5 Unique Challenges of Managing Healthcare Spend
Healthcare organizations are continually looking for ways to reduce cost, ensure compliance, and serve more patients, while still maintaining the highest quality of care.
The challenge is though that travel and expense (T&E) management in healthcare is far different than any other industry, with most organizations relying on generic expense management software — or manual processes — to get the job done. Therefore, it can be nearly impossible to gain the visibility, control, and comprehensive data insight required to drive positive change.
The best way to illustrate this point is to contrast T&E in healthcare to T&E in a Fortune 1000 company. Here are the top five differences that are easy to see:
1. Air travel patterns
In healthcare, clinicians and staff primarily travel to attend multiple-day conferences, symposiums, and educational seminars. So, they travel by air much less frequently, but for longer lengths of time.
“They don’t have one or two meals on the expense report, but 20. They don’t rent a car for one day, but one week.

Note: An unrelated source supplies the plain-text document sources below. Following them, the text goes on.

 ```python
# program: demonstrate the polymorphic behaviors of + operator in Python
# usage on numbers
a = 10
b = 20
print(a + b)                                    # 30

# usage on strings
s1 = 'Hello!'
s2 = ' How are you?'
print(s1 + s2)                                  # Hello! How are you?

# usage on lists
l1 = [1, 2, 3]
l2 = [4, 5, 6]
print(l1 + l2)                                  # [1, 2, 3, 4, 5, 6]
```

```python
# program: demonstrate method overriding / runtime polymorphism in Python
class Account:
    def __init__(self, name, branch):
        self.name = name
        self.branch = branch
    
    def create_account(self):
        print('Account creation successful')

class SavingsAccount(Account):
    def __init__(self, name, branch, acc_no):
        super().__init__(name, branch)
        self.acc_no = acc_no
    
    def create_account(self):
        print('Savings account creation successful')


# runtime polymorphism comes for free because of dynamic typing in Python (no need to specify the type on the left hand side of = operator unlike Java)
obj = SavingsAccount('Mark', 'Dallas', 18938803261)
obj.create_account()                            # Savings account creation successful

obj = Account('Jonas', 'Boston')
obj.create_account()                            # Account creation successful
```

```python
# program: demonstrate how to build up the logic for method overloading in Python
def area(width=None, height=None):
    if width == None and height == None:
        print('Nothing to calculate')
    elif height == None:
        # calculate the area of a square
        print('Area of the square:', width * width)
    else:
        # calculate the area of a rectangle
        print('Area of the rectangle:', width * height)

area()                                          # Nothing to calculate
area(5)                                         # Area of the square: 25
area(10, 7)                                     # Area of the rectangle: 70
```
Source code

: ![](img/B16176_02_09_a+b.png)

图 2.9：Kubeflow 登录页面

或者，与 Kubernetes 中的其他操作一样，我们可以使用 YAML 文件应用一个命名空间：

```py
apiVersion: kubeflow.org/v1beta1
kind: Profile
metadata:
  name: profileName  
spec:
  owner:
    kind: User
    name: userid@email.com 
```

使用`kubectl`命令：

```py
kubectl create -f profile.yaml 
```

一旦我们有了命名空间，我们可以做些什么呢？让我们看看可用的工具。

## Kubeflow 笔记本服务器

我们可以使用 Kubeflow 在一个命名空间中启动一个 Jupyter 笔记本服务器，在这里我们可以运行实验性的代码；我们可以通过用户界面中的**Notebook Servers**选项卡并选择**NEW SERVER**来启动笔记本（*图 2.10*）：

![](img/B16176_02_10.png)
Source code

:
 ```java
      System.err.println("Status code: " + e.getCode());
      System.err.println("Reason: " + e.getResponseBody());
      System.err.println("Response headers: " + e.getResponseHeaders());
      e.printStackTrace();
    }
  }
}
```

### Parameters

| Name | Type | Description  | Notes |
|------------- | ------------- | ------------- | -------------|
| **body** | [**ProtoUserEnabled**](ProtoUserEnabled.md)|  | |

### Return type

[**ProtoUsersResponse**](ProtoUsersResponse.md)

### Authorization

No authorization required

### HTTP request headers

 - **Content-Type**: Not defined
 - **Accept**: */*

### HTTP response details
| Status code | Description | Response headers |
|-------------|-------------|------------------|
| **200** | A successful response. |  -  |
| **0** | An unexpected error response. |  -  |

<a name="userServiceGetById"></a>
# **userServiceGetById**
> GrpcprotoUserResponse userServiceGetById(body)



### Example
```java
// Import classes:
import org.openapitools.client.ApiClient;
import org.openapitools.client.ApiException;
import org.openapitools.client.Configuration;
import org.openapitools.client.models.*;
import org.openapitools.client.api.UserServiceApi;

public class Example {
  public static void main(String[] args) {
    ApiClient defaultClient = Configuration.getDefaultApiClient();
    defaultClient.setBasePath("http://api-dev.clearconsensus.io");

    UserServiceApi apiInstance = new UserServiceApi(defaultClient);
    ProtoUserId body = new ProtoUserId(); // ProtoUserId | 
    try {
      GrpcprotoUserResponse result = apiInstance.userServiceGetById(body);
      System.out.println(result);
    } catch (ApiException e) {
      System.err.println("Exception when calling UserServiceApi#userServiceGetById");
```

And, they’re probably booking outside of the T&E system because that’s the only way to get the conference discount,” explained Christian Hon, senior director of sales for the SAP Concur healthcare division.
In fact, according to an SAP Concur healthcare customer survey, an average of 45% of hotels booked currently fall into the direct-bookings category. This is primarily because continuing medical education (CME) typically makes up the majority of travel spend with many of the conferences requiring physicians to book directly through event websites. This lack of visibility not only makes expense management challenging, but also makes duty of care near impossible. If disruption occurs, healthcare leaders have no way to quickly identify which of their physicians, clinicians, and staff are impacted.
2. Higher mileage expenses
Car travel and mileage reimbursement requirements are significantly different between healthcare organizations and other large companies as well. And it comes as no surprise because the bulk of healthcare organizations’ travel is done by car – clinicians going from facility to facility or to patients’ residences to administer home healthcare or hospice services within their specific regions. All of this movement adds up.
“The amount spent on mileage varies from provider-to-provider, but it’s very rare to have a healthcare organization where personal mileage is not one of the top three expenses,” Hon said.
On average, healthcare providers spend at least twice as much on mileage than any other industry. With the demand for mobile healthcare expected to increase from $103 billion in 2018 to $173 billion by 2026 as the population ages, those mileage costs will continue to escalate. Yet, most healthcare organizations continue to rely on their staff to manually track and submit mileage reimbursement requests, which impedes accuracy, increases costs, and adds complexity to the expense process.
3. A unique, non-mandate culture
While large corporations might put tight controls on traveling sales teams and mid-level managers, the healthcare industry is far more lax with clinicians. Many physicians are also removed from accountability because they leave the task of completing expense reports to their administrative assistants and other support personnel, making spend management controls even more difficult to enforce. As a result, most healthcare organizations have a non-mandate culture. However, there is a risk to not having an enforceable policy and healthcare-focused T&E solution in place.
“Every organization in the world struggles with change management. The bad actors continue their bad acting until it finally hits a breaking point where regulatory agencies step in and force that change. We’ve already seen that happen in the pharmaceutical industry, with the Sunshine Act and Stark Law,” Hon said.
By gaining visibility into their expenses, healthcare organizations can begin to identify areas of questionable spend and begin the self-regulating process – before being forced into compliance.
4. Amplified fiduciary responsibility
Perhaps more than any other industry, healthcare providers, as well as payors, face a great deal of scrutiny around fiduciary responsibility. In the same healthcare survey, nearly half our customers claimed their organization doesn’t monitor if their physicians receive any type of compensation for attending CME conferences. Without total and immediate visibility into spend, it’s nearly impossible to mitigate fraudulent or even corruptive activity such as bribery. It’s also more difficult to prevent cost overruns due to basic human error – particularly in organizations in which a large portion of T&E spend comes from an annual stipend.
CME spend is also another common area of unnecessary financial bleeding with 64% of our healthcare customers stating their physicians always exceed amounted budgets for expenses each year. The problem is, some not-so-scrupulous vendors have turned that CME into boondoggles – golf trips, wine country trips, cruises – even heli-skiing for CME credits.
5. Not-for-profit or religious affiliations
Unlike companies in most other industries, many healthcare providers are not-for-profit organizations or have religious affiliations, both of which create a number of different rules around T&E management. For example, some healthcare organizations have hard rules against reimbursing any alcohol purchases. Others may have restrictions around how they spend their grant money or the endowments they receive. All of that has a trickle-down effect, right down to something as granular as a line-item on an expense report.
“Those unique requirements make managing expense more difficult already, but to add to the complexity, in most cases, there will always exceptions to the rules,” Hon said. “For example, expensing alcohol may be prohibited unless a staff member is recruiting a surgeon at a dinner meeting.”
Healthcare organizations that accept endowments or use volunteers are also expected to guard against excessive or unnecessary spend or risk a donor exodus.